After assessing Wawasan Ruby’s seaworthiness, the Coast Guard relocated the ship to Baltimore Anchorage No. 4 for Port State Control examination and marine casualty investigation. A state pilot was aboard the vessel when it crashed. The pilot was tested for drugs and alcohol and the results were negative.
A Coast Guard examination of the ship was conducted immediately following the accident and no problems were found. CSX stated in court documents that when its appointed surveyor attempted to board the ship to conduct his own investigation, access to the vessel was denied by the master.
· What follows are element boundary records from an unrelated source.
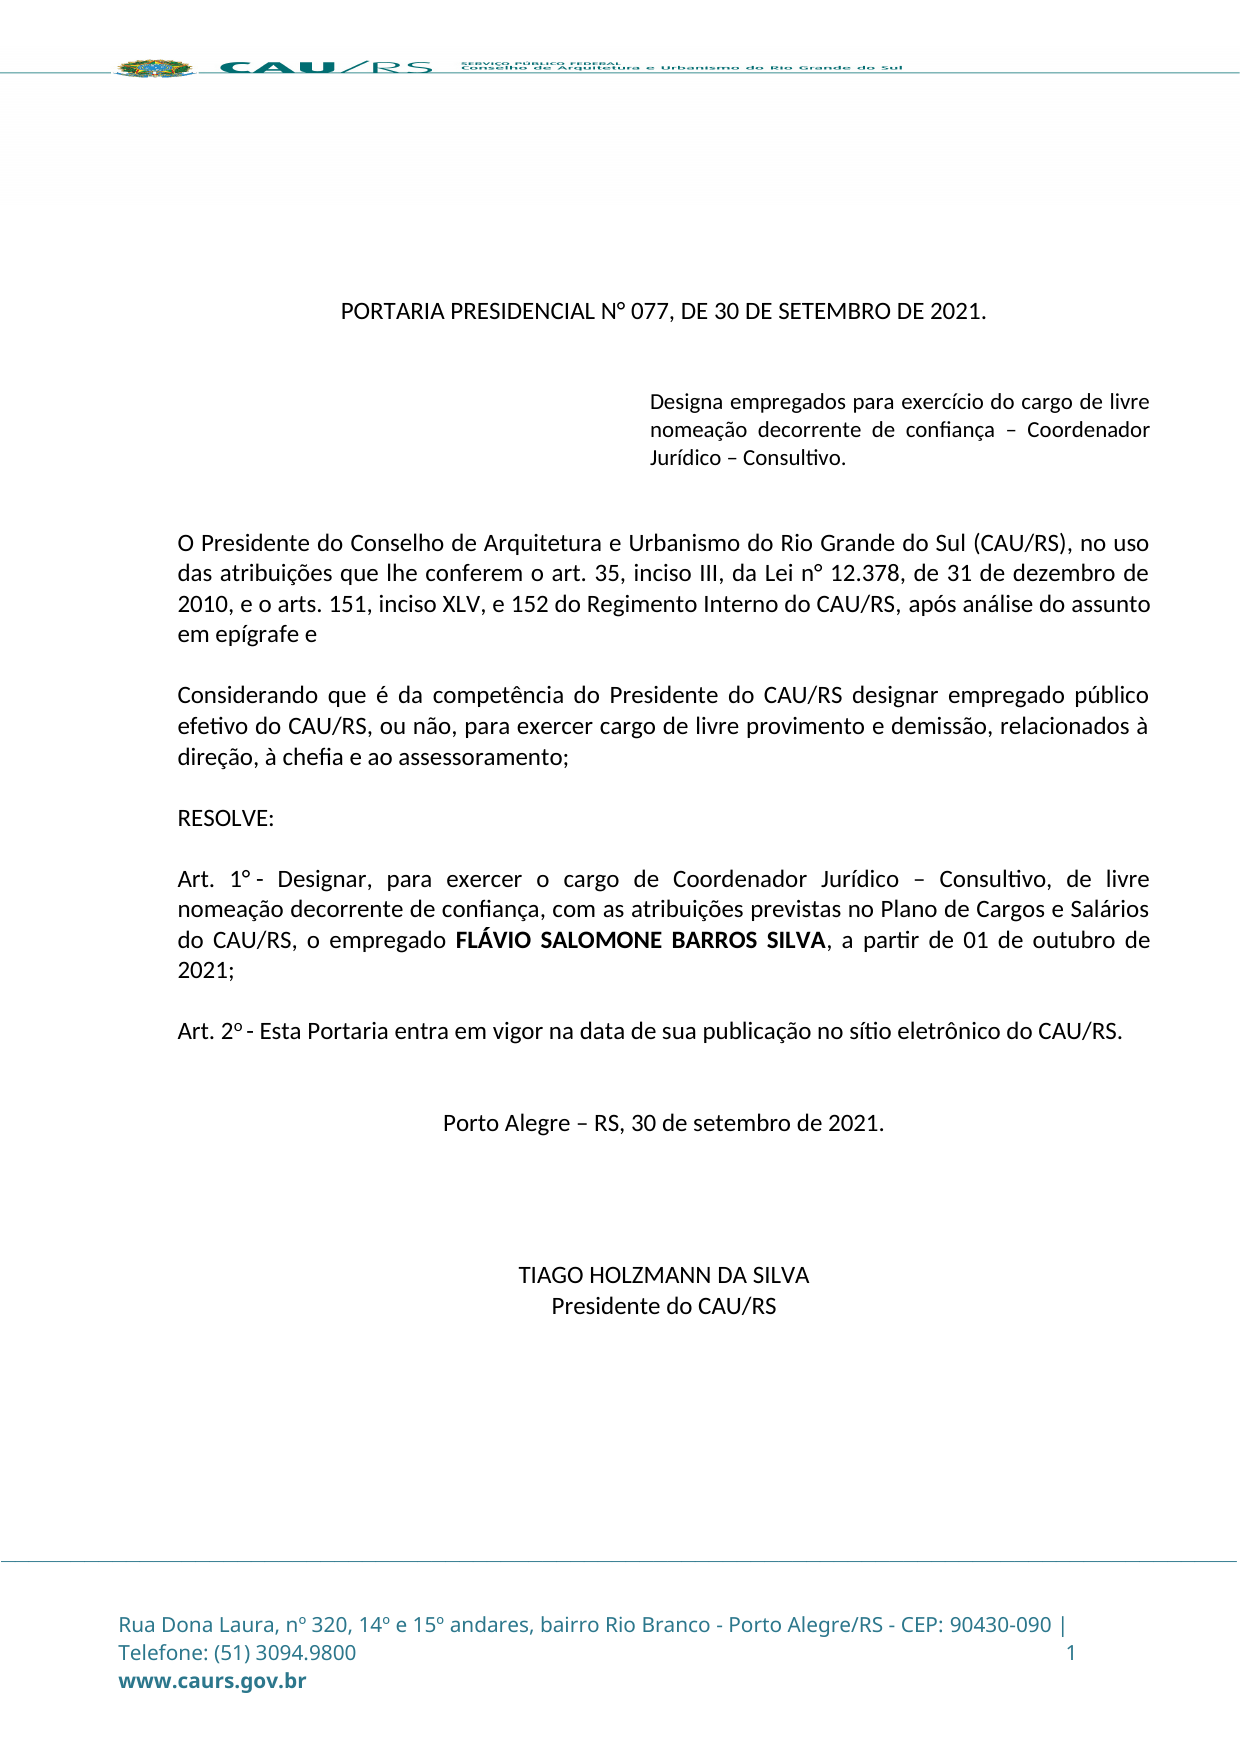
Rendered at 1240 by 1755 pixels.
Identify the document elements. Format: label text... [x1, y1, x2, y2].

text PORTARIA PRESIDENCIAL N° 077, DE 30 DE SETEMBRO DE 2021. [177, 295, 1151, 326]
text Art. 1° - Designar, para exercer o cargo de Coordenador Jurídico – Consultivo, de livre nomeação decorrente de confiança, com as atribuições previstas no Plano de Cargos e Salários do CAU/RS, o empregado FLÁVIO SALOMONE BARROS SILVA, a partir de 01 de outubro de 2021; [177, 863, 1151, 985]
text O Presidente do Conselho de Arquitetura e Urbanismo do Rio Grande do Sul (CAU/RS), no uso das atribuições que lhe conferem o art. 35, inciso III, da Lei n° 12.378, de 31 de dezembro de 2010, e o arts. 151, inciso XLV, e 152 do Regimento Interno do CAU/RS, após análise do assunto em epígrafe e [177, 527, 1151, 649]
text RESOLVE: [177, 802, 1151, 832]
text Art. 2o - Esta Portaria entra em vigor na data de sua publicação no sítio eletrônico do CAU/RS. [177, 1015, 1151, 1046]
text TIAGO HOLZMANN DA SILVA [177, 1259, 1151, 1290]
text Porto Alegre – RS, 30 de setembro de 2021. [177, 1107, 1151, 1137]
text Presidente do CAU/RS [177, 1290, 1151, 1321]
text Designa empregados para exercício do cargo de livre nomeação decorrente de confiança – Coordenador Jurídico – Consultivo. [650, 387, 1151, 471]
text Considerando que é da competência do Presidente do CAU/RS designar empregado público efetivo do CAU/RS, ou não, para exercer cargo de livre provimento e demissão, relacionados à direção, à chefia e ao assessoramento; [177, 679, 1151, 771]
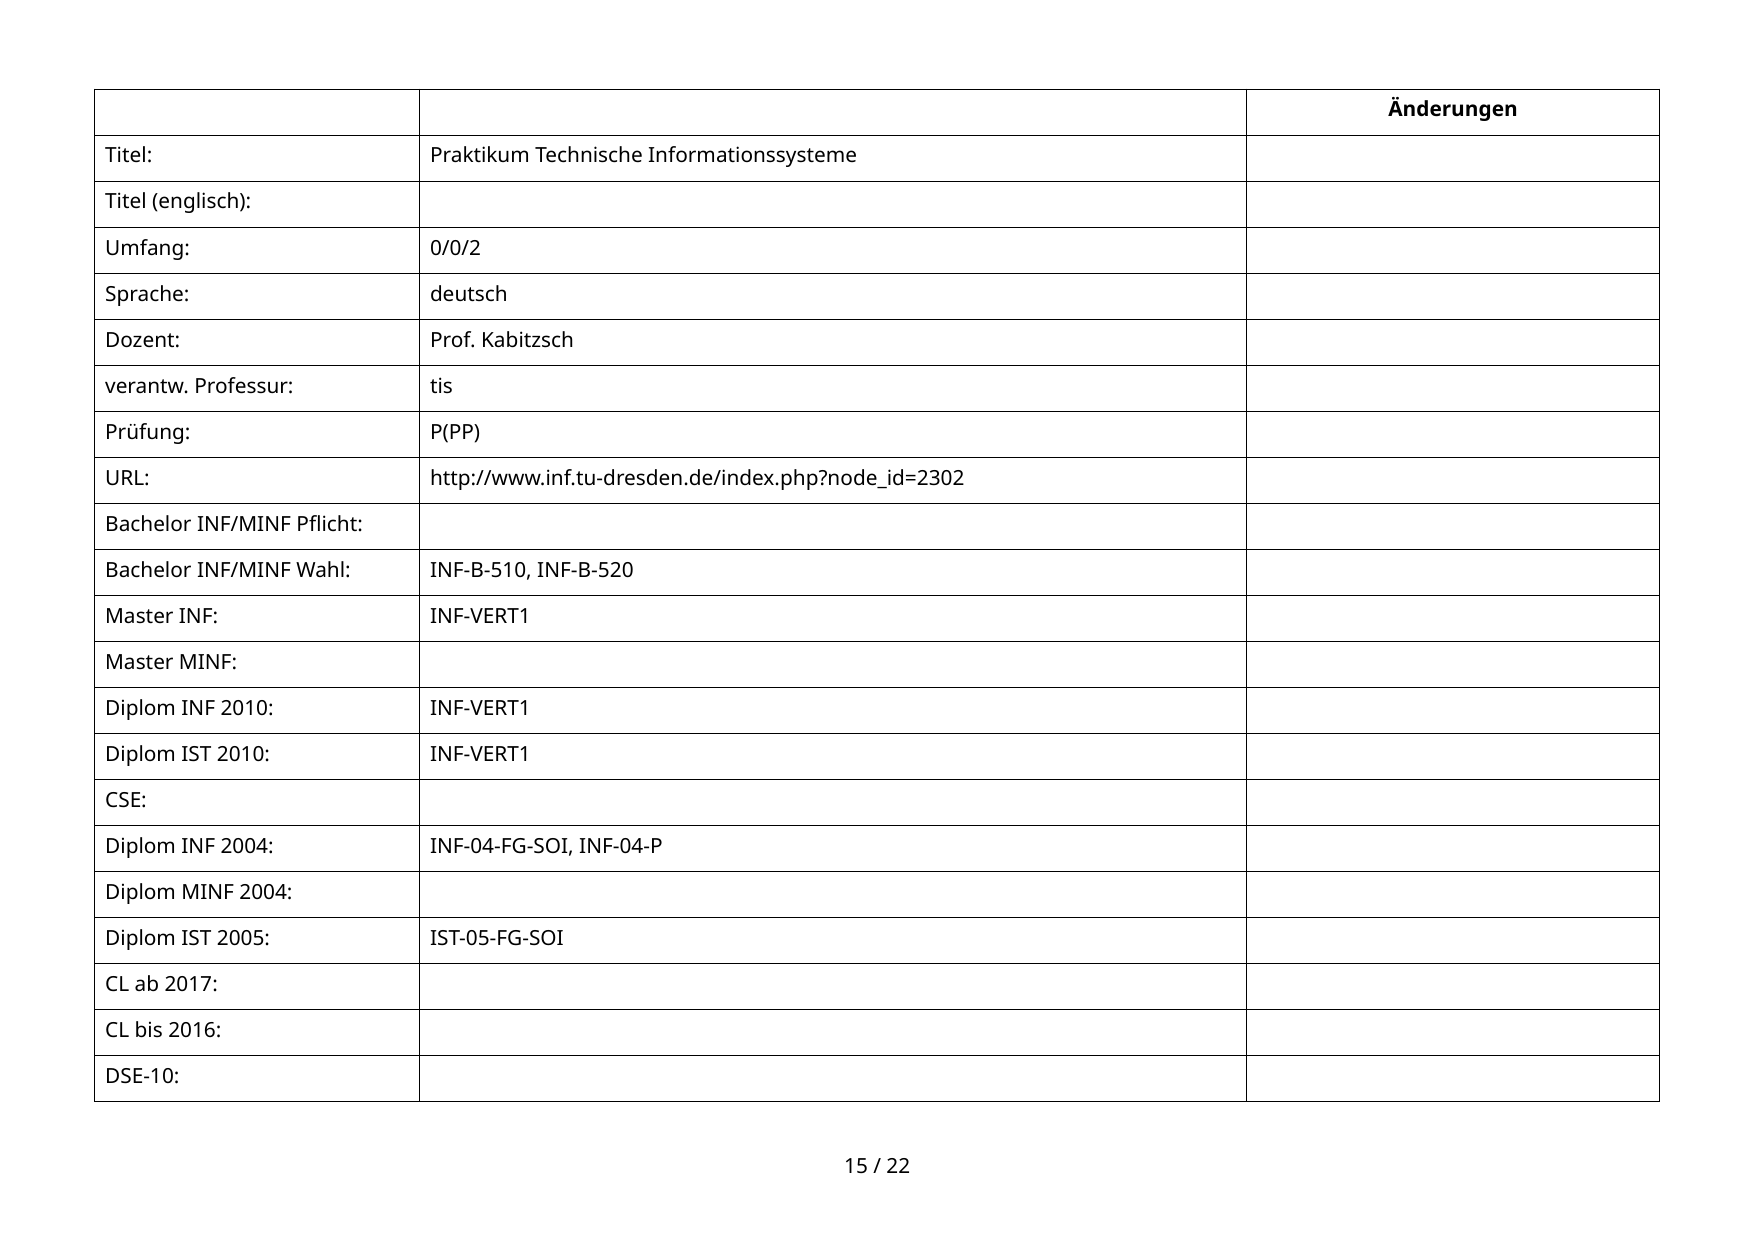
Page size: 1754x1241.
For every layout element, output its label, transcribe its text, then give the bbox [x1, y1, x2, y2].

table_cell [420, 1056, 1246, 1101]
table_cell [1247, 274, 1659, 319]
table_cell INF-VERT1 [420, 688, 1246, 733]
table_cell [1247, 228, 1659, 273]
table_cell [420, 872, 1246, 917]
table_cell [420, 182, 1246, 227]
table_cell [1247, 412, 1659, 457]
table_header Änderungen [1247, 90, 1659, 134]
table_cell [1247, 458, 1659, 503]
table_cell Bachelor INF/MINF Wahl: [95, 550, 419, 595]
table_cell [1247, 1010, 1659, 1055]
table_cell CSE: [95, 780, 419, 825]
table_cell INF-04-FG-SOI, INF-04-P [420, 826, 1246, 871]
table_cell [1247, 642, 1659, 687]
table_cell [420, 642, 1246, 687]
table_cell verantw. Professur: [95, 366, 419, 411]
table_cell Bachelor INF/MINF Pflicht: [95, 504, 419, 549]
table_header [420, 90, 1246, 134]
table_cell [1247, 136, 1659, 181]
table_header [95, 90, 419, 134]
table_cell [1247, 550, 1659, 595]
table_cell INF-VERT1 [420, 596, 1246, 641]
table_cell CL bis 2016: [95, 1010, 419, 1055]
table_cell [1247, 964, 1659, 1009]
table_cell Diplom IST 2005: [95, 918, 419, 963]
table_cell Master MINF: [95, 642, 419, 687]
table_cell Diplom INF 2010: [95, 688, 419, 733]
table_cell [1247, 504, 1659, 549]
table_cell INF-VERT1 [420, 734, 1246, 779]
table_cell Prüfung: [95, 412, 419, 457]
table_cell [1247, 320, 1659, 365]
table_cell [1247, 688, 1659, 733]
table_cell CL ab 2017: [95, 964, 419, 1009]
table_cell [1247, 596, 1659, 641]
table_cell Praktikum Technische Informationssysteme [420, 136, 1246, 181]
table_cell [1247, 918, 1659, 963]
table_cell tis [420, 366, 1246, 411]
table_cell INF-B-510, INF-B-520 [420, 550, 1246, 595]
table_cell Diplom IST 2010: [95, 734, 419, 779]
table_cell [1247, 366, 1659, 411]
table_cell Titel: [95, 136, 419, 181]
table_cell [420, 1010, 1246, 1055]
table_cell DSE-10: [95, 1056, 419, 1101]
table_cell Diplom MINF 2004: [95, 872, 419, 917]
table_cell P(PP) [420, 412, 1246, 457]
table_cell [420, 504, 1246, 549]
table_cell IST-05-FG-SOI [420, 918, 1246, 963]
table_cell [1247, 826, 1659, 871]
table_cell URL: [95, 458, 419, 503]
table_cell [1247, 872, 1659, 917]
table_cell Dozent: [95, 320, 419, 365]
table_cell Titel (englisch): [95, 182, 419, 227]
table_cell [1247, 780, 1659, 825]
table_cell Prof. Kabitzsch [420, 320, 1246, 365]
table_cell [420, 780, 1246, 825]
table_cell deutsch [420, 274, 1246, 319]
table_cell Diplom INF 2004: [95, 826, 419, 871]
table_cell [1247, 182, 1659, 227]
table_cell http://www.inf.tu-dresden.de/index.php?node_id=2302 [420, 458, 1246, 503]
table_cell [1247, 1056, 1659, 1101]
table_cell Sprache: [95, 274, 419, 319]
table_cell 0/0/2 [420, 228, 1246, 273]
table_cell [1247, 734, 1659, 779]
table_cell [420, 964, 1246, 1009]
table_cell Master INF: [95, 596, 419, 641]
table_cell Umfang: [95, 228, 419, 273]
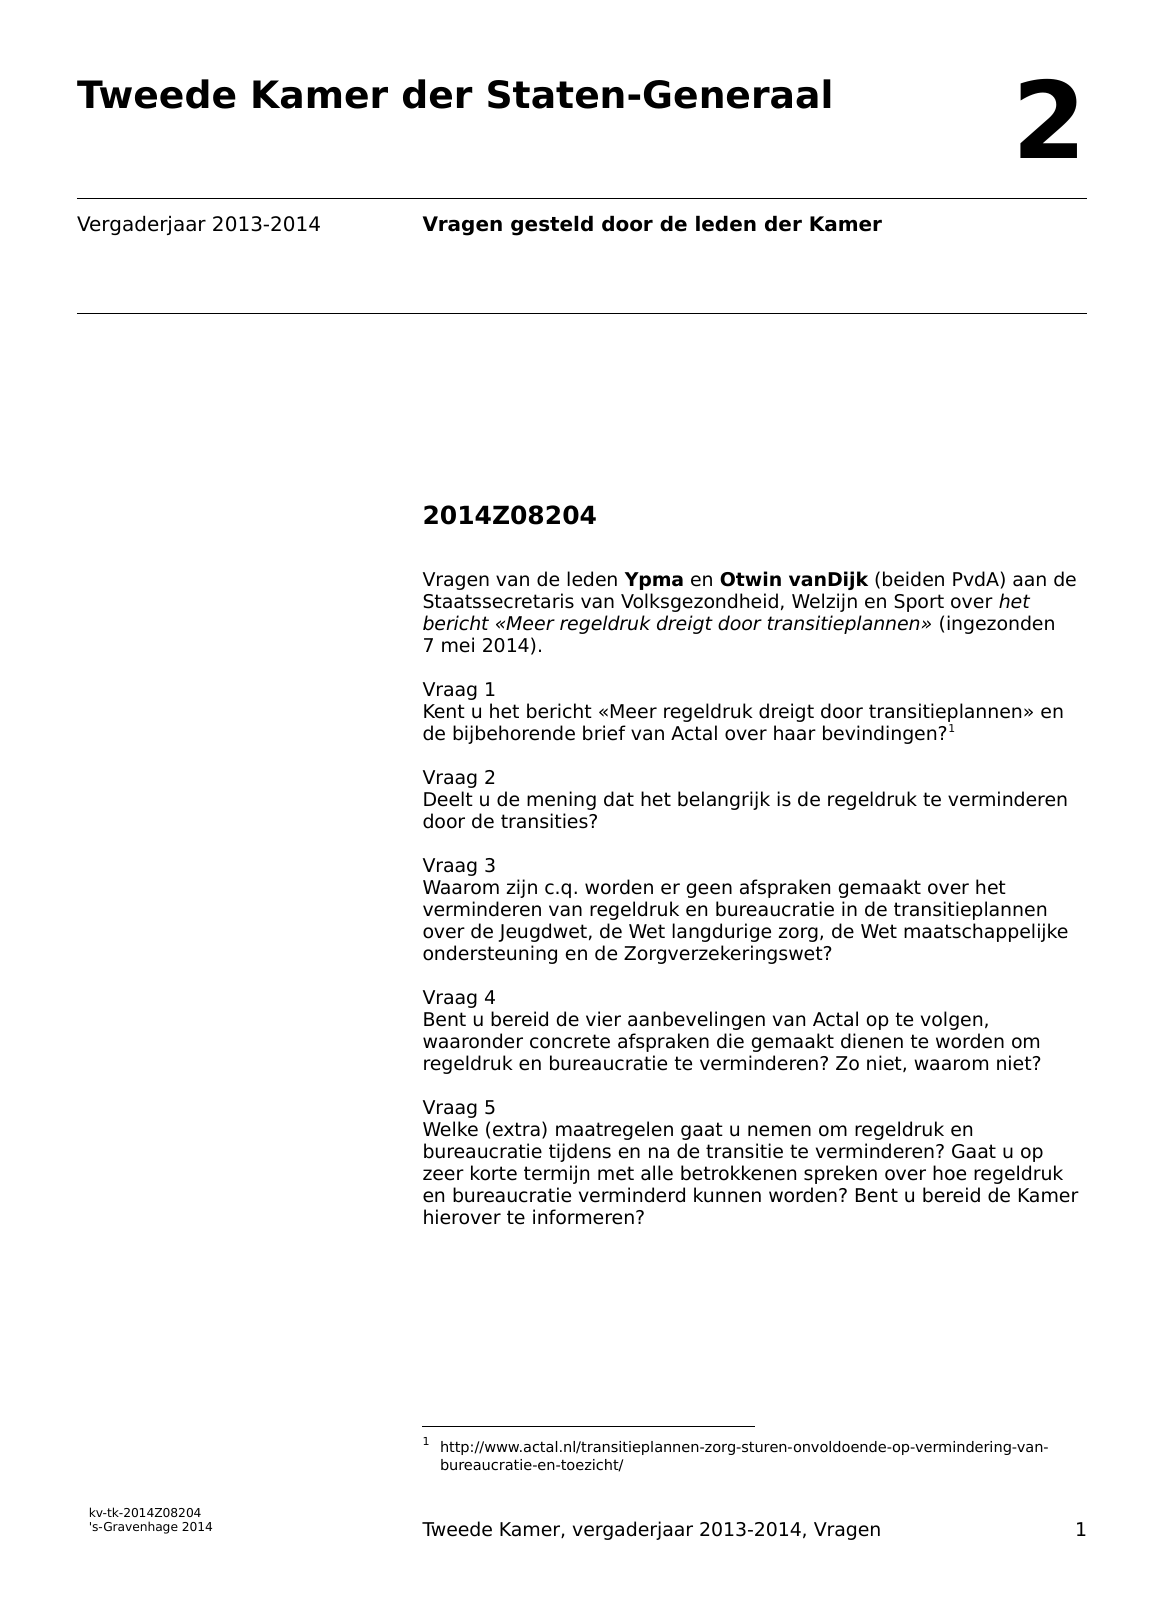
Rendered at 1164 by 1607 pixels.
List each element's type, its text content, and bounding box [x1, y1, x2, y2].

text Bent u bereid de vier aanbevelingen van Actal op te volgen, waaronder concrete afspraken die gemaakt dienen te worden om regeldruk en bureaucratie te verminderen? Zo niet, waarom niet? [422, 1009, 1087, 1075]
table_cell Vergaderjaar 2013-2014 [77, 199, 422, 313]
text http://www.actal.nl/transitieplannen-zorg-sturen-onvoldoende-op-vermindering-van-bureaucratie-en-toezicht/ [422, 1435, 1087, 1474]
table_header Tweede Kamer der Staten-Generaal [77, 59, 886, 198]
text Welke (extra) maatregelen gaat u nemen om regeldruk en bureaucratie tijdens en na de transitie te verminderen? Gaat u op zeer korte termijn met alle betrokkenen spreken over hoe regeldruk en bureaucratie verminderd kunnen worden? Bent u bereid de Kamer hierover te informeren? [422, 1119, 1087, 1229]
text Vraag 4 [422, 987, 1087, 1009]
text Kent u het bericht «Meer regeldruk dreigt door transitieplannen» en de bijbehorende brief van Actal over haar bevindingen? [422, 701, 1087, 745]
text Waarom zijn c.q. worden er geen afspraken gemaakt over het verminderen van regeldruk en bureaucratie in de transitieplannen over de Jeugdwet, de Wet langdurige zorg, de Wet maatschappelijke ondersteuning en de Zorgverzekeringswet? [422, 877, 1087, 965]
text 's-Gravenhage 2014 [88, 1520, 323, 1534]
text Vragen van de leden Ypma en Otwin vanDijk (beiden PvdA) aan de Staatssecretaris van Volksgezondheid, Welzijn en Sport over het bericht «Meer regeldruk dreigt door transitieplannen» (ingezonden 7 mei 2014). [422, 569, 1087, 657]
text Vraag 2 [422, 767, 1087, 789]
text Vraag 3 [422, 855, 1087, 877]
table_header 2 [886, 59, 1087, 198]
text kv-tk-2014Z08204 [88, 1506, 323, 1520]
text 2014Z08204 [422, 501, 1087, 531]
text Deelt u de mening dat het belangrijk is de regeldruk te verminderen door de transities? [422, 789, 1087, 833]
text Vraag 5 [422, 1097, 1087, 1119]
text Vraag 1 [422, 679, 1087, 701]
table_cell Vragen gesteld door de leden der Kamer [422, 199, 1087, 313]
CSX, fearing that the Panama-flagged vessel would leave port before it could pursue a claim, won a court order to temporarily detain Wawasan Ruby, according to U.S. District Court documents. The federal judge allowed the vessel to leave only after its owner, Trio Happiness SA of Panama, provided a letter of undertaking guaranteeing payment if CSX were to win a judgment.
The Coast Guard convened a formal investigation of the incident Aug. 27. That probe is ongoing. The National Transportation Safety Board and State of Maryland Department of Labor notified the Coast Guard that they will be conducting independent investigations. The Association of Maryland Pilots also will conduct an investigation, said the pilots’ president, Capt. Eric A. Nielsen.
Patterson said that combined work-loss and damage estimates appears to be about $22 million.
Phone and e-mail messages to the U.S.-based lawyer for Trio Happiness were not returned. Calls and e-mails to CSX and their attorneys were not returned.